• TO-DO ITEM A
Answer these questions from the GASP paper summary:
(i) At what frame rate can the resulting avatars be animated?
(ii) Which two NeRF-based few-shot avatar methods are named as extremely slow?
(iii) What two natural advantages of synthetic data are given?
• TO-DO ITEM B
Revise everything from "GASP: Gaussian Avatars" down to "a short video." in the GASP paper summary, replacing "auto-decoder" with "autodecoder".
• TO-DO ITEM C
Proceed with the GASP paper summary from where it stops.

• SELECTED EXCERPT
====
GASP: Gaussian Avatars with Synthetic Priors¶

Conference: CVPR 2025
arXiv: 2412.07739
Code: https://microsoft.github.io/GASP/ (Project Page)
Area: 3D Vision
Keywords: Gaussian Avatars, Synthetic Data Priors, Monocular Reconstruction, 360-degree Rendering, Real-time Animation

TL;DR¶

This paper proposes GASP, which utilizes synthetic data to train a generative prior model (auto-decoder) for Gaussian Avatars. It bridges the synthetic-to-real domain gap through a three-stage fitting process and learned per-Gaussian semantic feature correlations, enabling the creation of high-quality, real-time animatable avatars (at 70 fps) supporting 360° rendering from only a single image or a short video.

Background & Motivation¶

Background: Animatable avatars based on Gaussian Splatting (Gaussian Avatars) have achieved significant progress in quality and speed. Existing methods either require expensive multi-camera setups for free-viewpoint rendering or reconstruct from monocular training videos but can only render from fixed viewpoints.
Limitations of Prior Work: (a) Multi-camera methods require complex acquisition setups, making them inaccessible to average users; (b) monocular methods suffer from severe artifacts under non-training viewpoints (especially the sides and back of the head); (c) existing few-shot avatar methods (such as the NeRF-based Preface and Cafca) suffer from extremely slow rendering speeds (>20s/frame).
Key Challenge: Reconstructing 360° avatars from monocular input is a highly under-constrained problem, as the extreme sides and back of the head are completely invisible. A prior model is required to "fill in" the missing regions, but high-quality multi-view real-human datasets are scarce, and annotations (camera calibration, 3DMM parameters) contain significant errors.
Goal: How to create high-quality 360° avatars supporting real-time rendering from a single image or a short video captured by a webcam or smartphone?
Key Insight: Synthetic data has the natural advantage of pixel-level accurate annotations and arbitrary multi-view coverage, which can be leveraged to train large-scale prior models. The key challenge lies in bridging the synthetic-to-real domain gap.
Core Idea: Train an auto-decoder prior of Gaussian Avatars on large-scale synthetic facial data. By utilizing the correlation of per-Gaussian semantic features and a three-stage fitting process, the synthetic-to-real domain gap is crossed, enabling 360° real-time avatars from a single image.
====
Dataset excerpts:
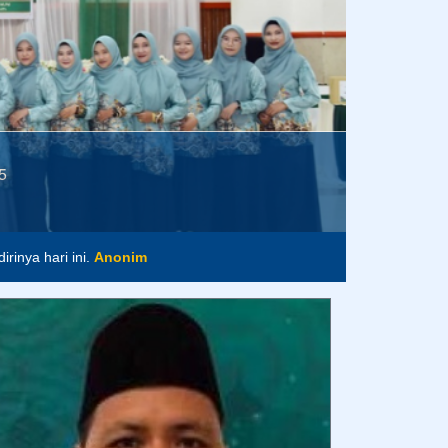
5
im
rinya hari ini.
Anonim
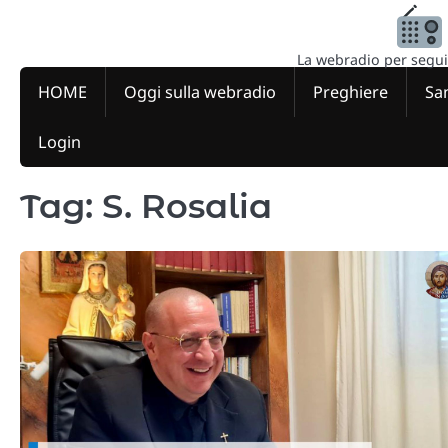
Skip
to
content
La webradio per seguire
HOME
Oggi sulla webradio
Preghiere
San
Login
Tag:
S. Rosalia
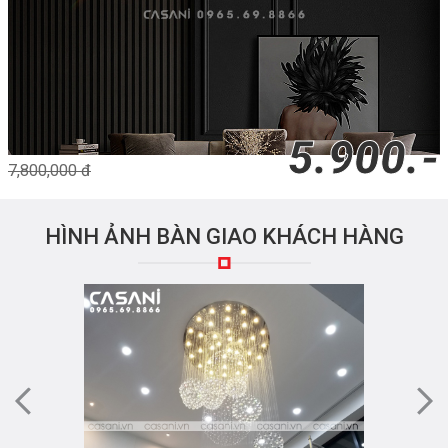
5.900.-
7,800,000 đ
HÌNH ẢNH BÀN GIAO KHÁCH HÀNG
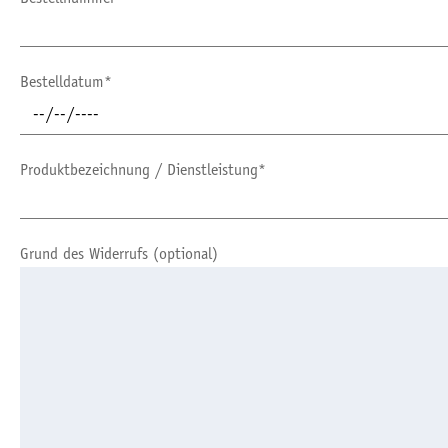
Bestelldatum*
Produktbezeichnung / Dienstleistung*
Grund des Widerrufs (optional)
====
• ANSWER A
(i) 70 fps
(ii) Preface and Cafca
(iii) Pixel-level accurate annotations and arbitrary multi-view coverage

• ANSWER B
GASP: Gaussian Avatars with Synthetic Priors¶

Conference: CVPR 2025
arXiv: 2412.07739
Code: https://microsoft.github.io/GASP/ (Project Page)
Area: 3D Vision
Keywords: Gaussian Avatars, Synthetic Data Priors, Monocular Reconstruction, 360-degree Rendering, Real-time Animation

TL;DR¶

This paper proposes GASP, which utilizes synthetic data to train a generative prior model (autodecoder) for Gaussian Avatars. It bridges the synthetic-to-real domain gap through a three-stage fitting process and learned per-Gaussian semantic feature correlations, enabling the creation of high-quality, real-time animatable avatars (at 70 fps) supporting 360° rendering from only a single image or a short video.

• ANSWER C
Method¶

Overall Architecture¶

The proposed method consists of two main stages. Prior Training Stage: An auto-decoder model is trained on 1,000 synthetic subjects (with 50 multi-view images per subject) to jointly optimize a Canonical Template, per-identity latent codes, per-Gaussian features, and an MLP decoder. Fitting Stage: Given a single real image or short video, the prior is adapted to the real data through a three-step fitting process: (1) inverting the latent code, (2) fine-tuning the MLP, and (3) refining the Gaussian parameters.

Key Designs¶

Auto-decoder Prior Model Training (Prior Model Training):
- Function: Learning a generative model capable of generating Gaussian Avatars of different identities.
- Mechanism: Each Gaussian is assigned an 8-dimensional learnable feature vector \(\mathbf{f}_i\), and each identity is associated with a 512-dimensional latent code \(\mathbf{z}_j\). A shared MLP decoder \(\mathcal{D}\) maps the features and identity codes to the offsets of Gaussian attributes: \(\mathcal{A}_{i,j}=\mathcal{C}_{i,j}+\mathcal{D}(\mathbf{f}_i, \mathbf{z}_j)\), where \(\mathcal{C}\) represents the Canonical Template (mean avatar). Initializing using a UV map at \(512 \times 512\) resolution yields approximately 188k Gaussians. The training loss incorporates pixel-level L1+SSIM, perceptual loss LPIPS, alpha mask loss, and regularization losses.
- Design Motivation: Directly regressing all Gaussian attributes via an MLP is intractable due to the extremely high dimensionality. Employing a per-Gaussian feature as a joint "positional + semantic encoding" allows the MLP to process each Gaussian independently and in parallel, thereby drastically reducing the parameter count. The template-plus-offset design enables the model to focus solely on identity variations, promoting stability.
Per-Gaussian Semantic Feature Correlations (Learned Feature Correlations):
- Function: Enabling updates in visible regions during the fitting process to propagate automatically to invisible regions.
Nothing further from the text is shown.